GOAL OF THE EXERCISE: Take every line from the records below that includes the word "variable".

[Dataset entries]
========

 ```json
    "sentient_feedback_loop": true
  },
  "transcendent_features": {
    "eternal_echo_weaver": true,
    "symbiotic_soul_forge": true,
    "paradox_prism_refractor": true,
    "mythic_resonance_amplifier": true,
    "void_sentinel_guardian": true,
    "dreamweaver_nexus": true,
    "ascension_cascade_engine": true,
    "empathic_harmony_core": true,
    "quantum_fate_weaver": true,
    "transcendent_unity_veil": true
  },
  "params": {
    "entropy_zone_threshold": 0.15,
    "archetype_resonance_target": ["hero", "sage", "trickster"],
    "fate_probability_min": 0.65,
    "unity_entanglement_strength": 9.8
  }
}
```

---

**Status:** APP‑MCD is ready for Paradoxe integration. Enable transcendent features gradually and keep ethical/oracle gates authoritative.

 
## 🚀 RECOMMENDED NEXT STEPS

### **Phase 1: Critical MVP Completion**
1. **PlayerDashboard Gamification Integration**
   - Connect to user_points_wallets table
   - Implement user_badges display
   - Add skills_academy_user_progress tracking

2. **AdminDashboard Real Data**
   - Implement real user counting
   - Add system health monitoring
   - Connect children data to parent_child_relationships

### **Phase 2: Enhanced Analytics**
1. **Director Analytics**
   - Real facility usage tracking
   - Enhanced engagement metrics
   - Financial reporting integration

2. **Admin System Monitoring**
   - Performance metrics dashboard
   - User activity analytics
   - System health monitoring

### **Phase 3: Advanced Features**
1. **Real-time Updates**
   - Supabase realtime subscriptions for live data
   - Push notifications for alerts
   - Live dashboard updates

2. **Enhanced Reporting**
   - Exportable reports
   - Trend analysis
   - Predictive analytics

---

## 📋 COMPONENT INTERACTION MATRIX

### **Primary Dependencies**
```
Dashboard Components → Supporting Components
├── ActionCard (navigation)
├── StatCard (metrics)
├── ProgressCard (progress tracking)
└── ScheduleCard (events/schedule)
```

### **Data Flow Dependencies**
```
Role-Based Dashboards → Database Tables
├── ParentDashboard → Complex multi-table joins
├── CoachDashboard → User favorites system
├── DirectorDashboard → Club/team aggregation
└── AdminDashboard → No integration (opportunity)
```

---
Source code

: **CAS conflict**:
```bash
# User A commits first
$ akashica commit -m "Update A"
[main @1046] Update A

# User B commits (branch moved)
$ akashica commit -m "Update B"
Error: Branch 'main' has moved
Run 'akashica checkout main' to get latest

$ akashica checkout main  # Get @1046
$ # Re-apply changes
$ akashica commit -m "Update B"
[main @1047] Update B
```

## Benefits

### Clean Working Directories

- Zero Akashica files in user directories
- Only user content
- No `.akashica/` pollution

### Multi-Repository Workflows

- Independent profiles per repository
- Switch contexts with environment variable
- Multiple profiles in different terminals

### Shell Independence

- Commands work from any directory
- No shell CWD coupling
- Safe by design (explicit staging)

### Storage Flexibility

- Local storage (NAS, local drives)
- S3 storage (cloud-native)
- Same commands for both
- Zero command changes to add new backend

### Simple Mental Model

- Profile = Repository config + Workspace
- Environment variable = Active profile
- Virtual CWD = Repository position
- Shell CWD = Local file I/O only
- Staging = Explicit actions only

========

RESULT:
- Switch contexts with environment variable
- Environment variable = Active profile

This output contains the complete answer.